Attachment Theory: The theory focuses on the relationship and bond between people. Often referring to Bowlby as the first attachment theorist.

Authentic Leadership: From the book by Bill George, the theory rests on the prospect that leaders can be seen as genuine and “real.”

Management by Exception (MBE): The term refers to a style of business management that looks more closely at attempting to identify issues that tend to be more atypical, and thus require more care when reconciling.

Immediacy Gap: Describes the idea that the brain’s inherent functions make people more susceptible to instant rewards over the attainment of things that have more future value.
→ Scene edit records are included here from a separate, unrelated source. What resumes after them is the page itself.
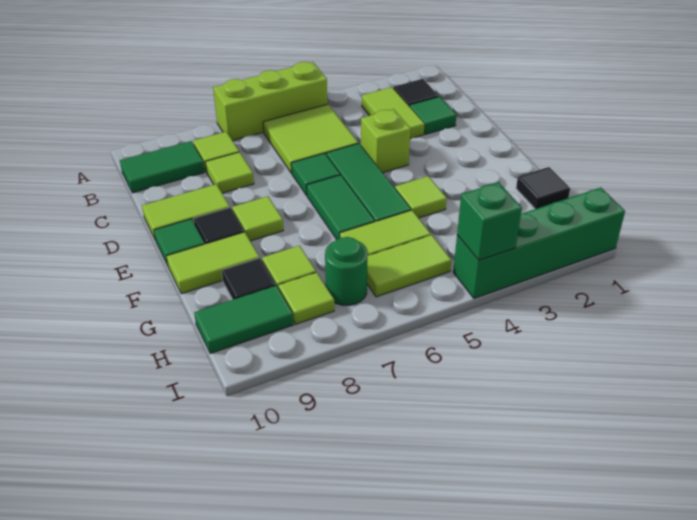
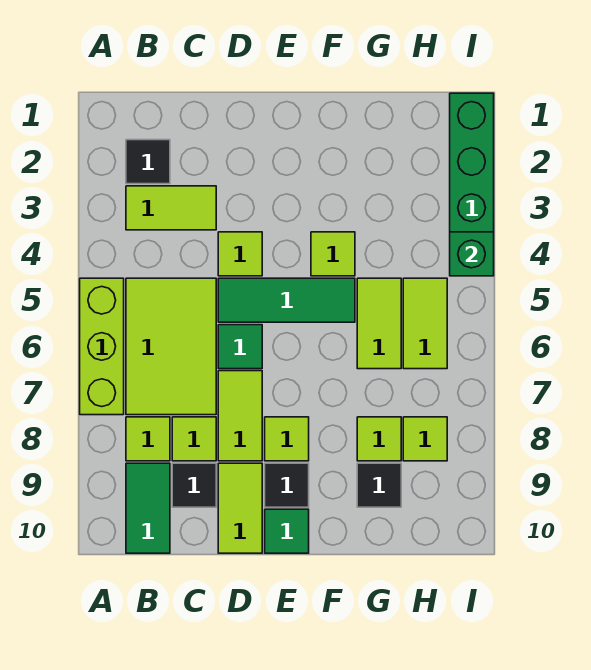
lime tile B5:C6 level 1 -> lime tile B5:C7 level 1
green tile C2 level 1 -> none
lime brick D4 level 1 -> lime tile D4 level 1
green tile E6:F6 level 1 -> none
lime tile F9:F10 level 1 -> lime tile D7:D8 level 1
black tile G1 level 1 -> black tile C9 level 1
green round brick H7 level 1 -> none
green tile H9:H10 level 1 -> none

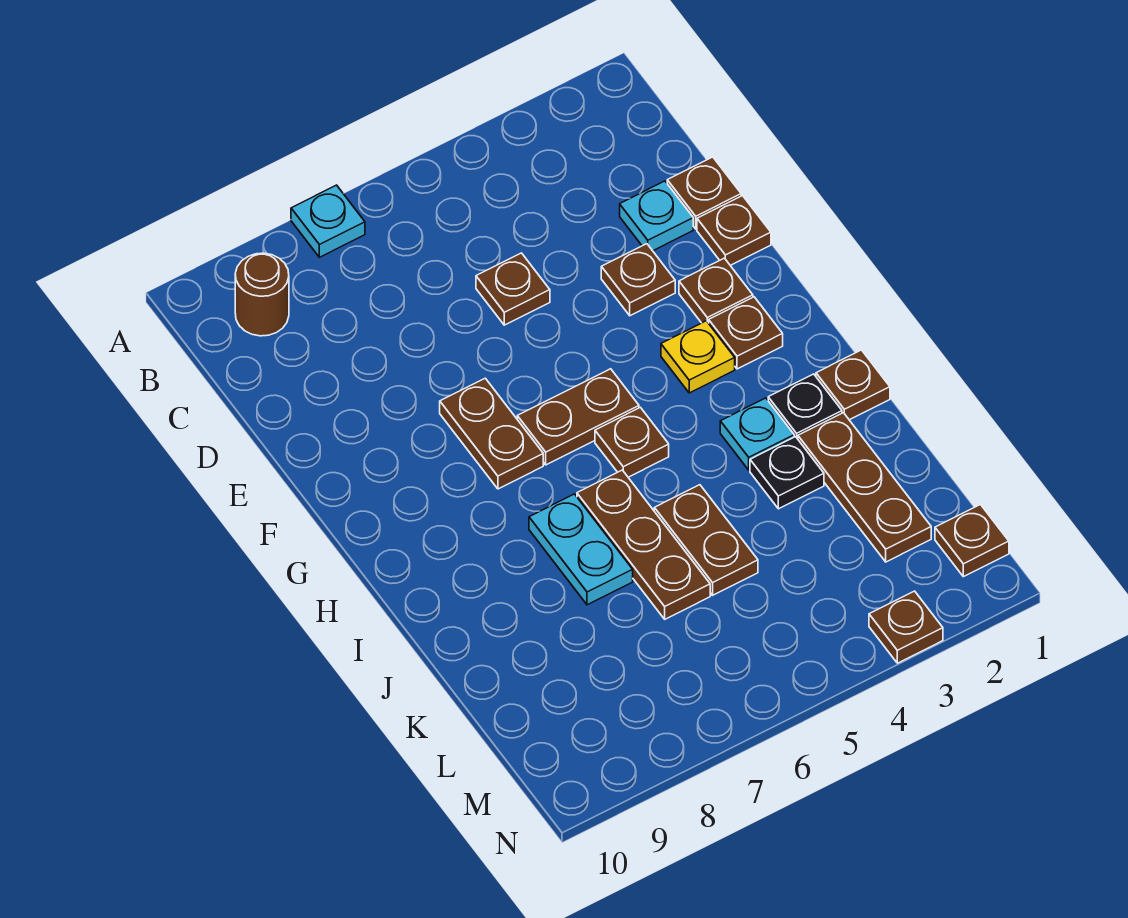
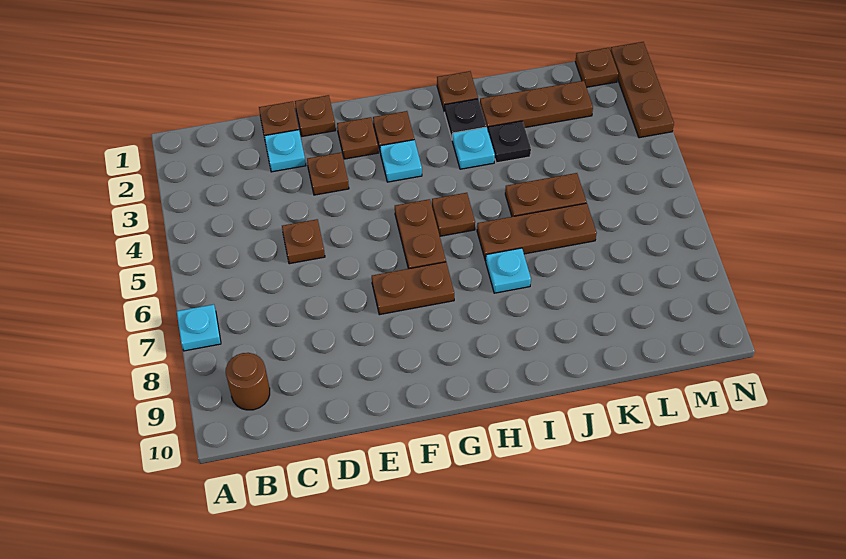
yellow plate G3 level 1 -> cyan plate G3 level 1
cyan plate I7:J7 level 1 -> cyan plate I7 level 1
brown plate N3 level 1 -> brown plate N1:N3 level 1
Dynamic Team Diversity Theory: A theory that attempts to explain the effects of change in team diversity on team functioning and performance relative to team composition characteristics.

Social Impact Theory: Created by theorist Latane, based on the premise of four rules regarding how people can be targets of social influence and social forces.

Eupsychian Management: A term based on Maslow’s ideas on workplaces that consists of creativity, synergy and continuous learning.

Myers Briggs: Based on the Myers-Briggs Type Indicator (MBTI), which is an introspective personality assessment which indicates psychological preferences regarding how people tend to perceive the world around them, and how they render decisions in turn.

Dilution Effect: Refers to a reduction in equity positions to the influx of new variables.